Dennoch haben Dachausbauten sowie der Ersatz nicht geschützter Altbauten durch dichter gebaute Häuser zur Folge, dass auch die Innenstadt markant wächst – mit Ausnahme des Ersten Bezirks, der für Familien kaum mehr erschwinglich ist, da Wohnungen oft zusammengelegt und zu Höchstpreisen vermietet werden. Um die hohe Lebensqualität zu erhalten, braucht es deshalb nicht nur am Stadtrand den Ausbau der sozialen Infrastruktur, des öffentlichen Verkehrs sowie die Erhaltung von Grünflächen. Dabei ist es wichtig, die demografische Struktur zu kennen. Laut der Prognose der Stadt sind 69 Prozent des Wachstums auf Zuwanderung aus dem In- und Ausland zurückzuführen. Eine Konsequenz daraus ist, dass Wien gleichzeitig älter und jünger wird. Zwar ist die Geburtenrate seit drei Jahrzehnten konstant, drei Viertel aller Zuwanderer sind aber unter 30, während die Stadt von einem weiteren Anstieg der Lebenserwartung ausgeht.
Die Wohnsituation in Wien ist natürlich in keiner Weise mit derjenigen vor gut hundert Jahren vergleichbar. Während heute eine Person durchschnittlich über 42 Quadratmeter verfügt, teilte sich damals normalerweise eine ganze Familie die Hälfte dieses Platzes. Häufig wurden die Betten zudem tagsüber an sogenannte Schlafgänger vermietet, beispielsweise an Schichtarbeiter. Der Grossteil der Bevölkerung lebte in elenden Bedingungen. Gleichwohl profitiert Wien von visionären Entscheidungen, die einst aufgrund des Bevölkerungswachstums getroffen wurden. So versorgen noch heute die beiden Wiener Hochquellenwasserleitungen die Stadt mit Trinkwasser aus der Steiermark, die Strecken der alten Stadtbahn sind Teil zweier U-Bahnlinien, und die Donauregulierung machte große Teile des heutigen Stadtgebiets erst bewohnbar.
Es ist diese lange Tradition der strategischen Planung – in der Zwischenkriegszeit fortgesetzt mit der sozialdemokratischen Kommunalpolitik des «Roten Wiens» –, die Wien laut Winkler von anderen Großstädten unterscheidet. Dieser Ansicht ist auch Rudolf Scheuvens, Professor für Raumplanung an der Technischen Universität Wien. Im Gegensatz zu anderen Städten lege Wien enormen Wert auf die Leistbarkeit des Wohnraums, die auch langfristig gesichert werden soll. Die Wachstumsfrage spiele aus diesem Grund eine stärkere Rolle als in anderen Metropolen. Seit der Zeit des «Roten Wiens» verstehe man in der nach wie vor stark sozialdemokratisch geprägten Stadt den sozialen Wohnbau als zentrale politische Aufgabe und greife deshalb wie in kaum einer anderen Stadt in den Markt ein. Über zwei Drittel der Menschen leben in gefördertem Wohnbau, die Gemeinde gilt gemeinhin als grösste Immobilienbesitzerin Europas.

(Strukturierte Posenausgaben)
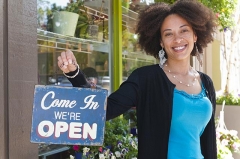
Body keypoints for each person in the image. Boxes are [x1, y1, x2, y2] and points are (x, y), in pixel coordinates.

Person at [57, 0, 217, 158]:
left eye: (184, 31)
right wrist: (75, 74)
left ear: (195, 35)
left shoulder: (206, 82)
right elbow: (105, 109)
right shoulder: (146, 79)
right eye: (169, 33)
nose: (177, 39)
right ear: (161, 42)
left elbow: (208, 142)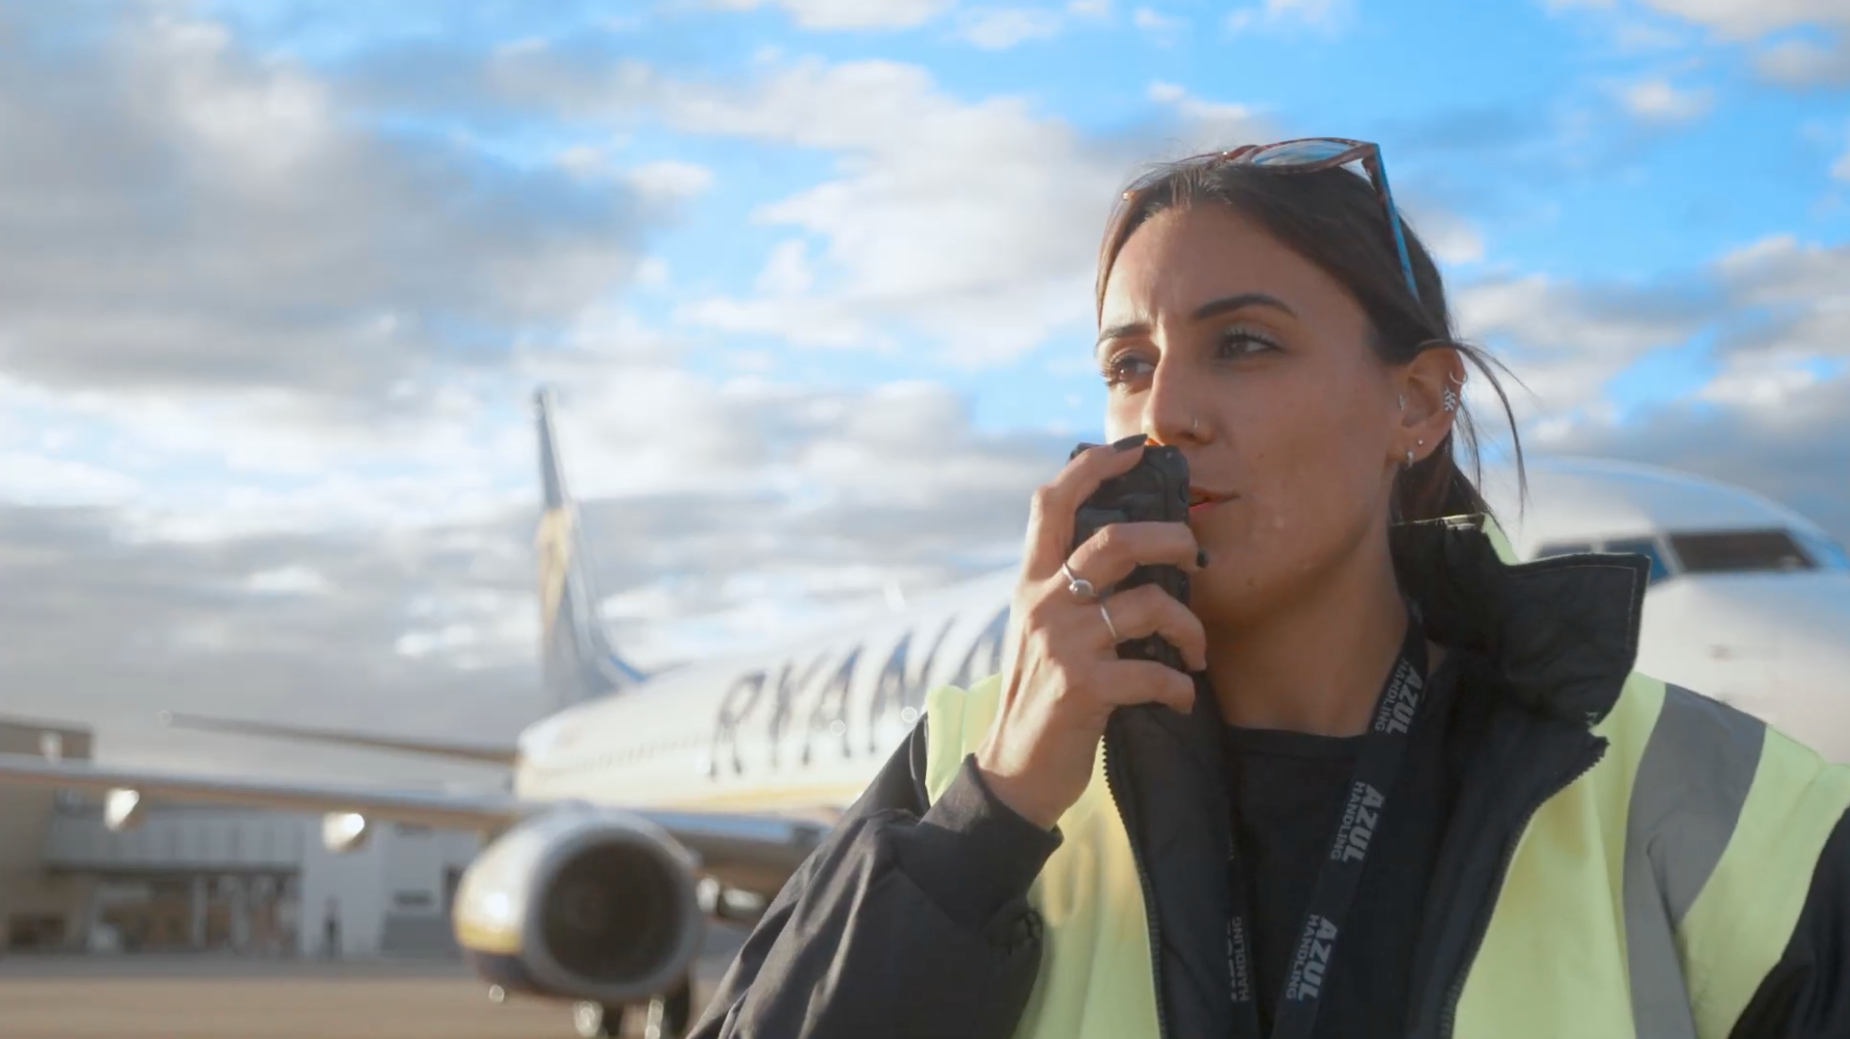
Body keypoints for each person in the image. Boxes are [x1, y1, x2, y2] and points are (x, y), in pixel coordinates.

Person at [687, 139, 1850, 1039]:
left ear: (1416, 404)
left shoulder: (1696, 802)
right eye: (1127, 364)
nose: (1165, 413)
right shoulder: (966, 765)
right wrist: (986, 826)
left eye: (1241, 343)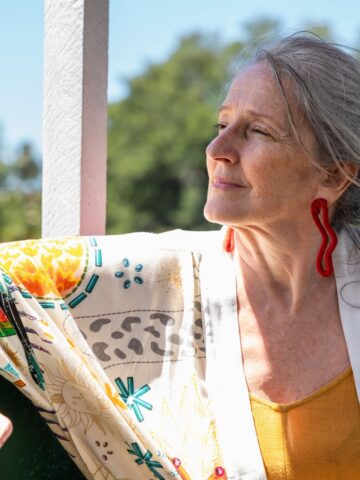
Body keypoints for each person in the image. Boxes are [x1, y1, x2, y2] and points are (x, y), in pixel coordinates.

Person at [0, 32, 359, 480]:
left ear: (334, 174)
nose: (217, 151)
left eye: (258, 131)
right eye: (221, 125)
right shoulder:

### AUFGABEN
[1] Geben Sie aus dem Text über Wien den Abschnitt wortgetreu wieder, beginnend mit "Die Wohnsituation in" und weiter bis einschließlich "Stadtgebiets erst bewohnbar.".
[2] Beantworten Sie anhand des Textes über Wien:
(a) Wie viel Prozent des Wachstums sind laut der Prognose der Stadt auf Zuwanderung zurückzuführen?
(b) Über wie viele Quadratmeter verfügt heute eine Person durchschnittlich?
(c) Welche Position hat Rudolf Scheuvens inne?
Die Zeilen spielen hierfür keine Rolle.

### LÖSUNGEN
[1]
Die Wohnsituation in Wien ist natürlich in keiner Weise mit derjenigen vor gut hundert Jahren vergleichbar. Während heute eine Person durchschnittlich über 42 Quadratmeter verfügt, teilte sich damals normalerweise eine ganze Familie die Hälfte dieses Platzes. Häufig wurden die Betten zudem tagsüber an sogenannte Schlafgänger vermietet, beispielsweise an Schichtarbeiter. Der Grossteil der Bevölkerung lebte in elenden Bedingungen. Gleichwohl profitiert Wien von visionären Entscheidungen, die einst aufgrund des Bevölkerungswachstums getroffen wurden. So versorgen noch heute die beiden Wiener Hochquellenwasserleitungen die Stadt mit Trinkwasser aus der Steiermark, die Strecken der alten Stadtbahn sind Teil zweier U-Bahnlinien, und die Donauregulierung machte große Teile des heutigen Stadtgebiets erst bewohnbar.

[2]
(a) 69 Prozent
(b) 42 Quadratmeter
(c) Professor für Raumplanung an der Technischen Universität Wien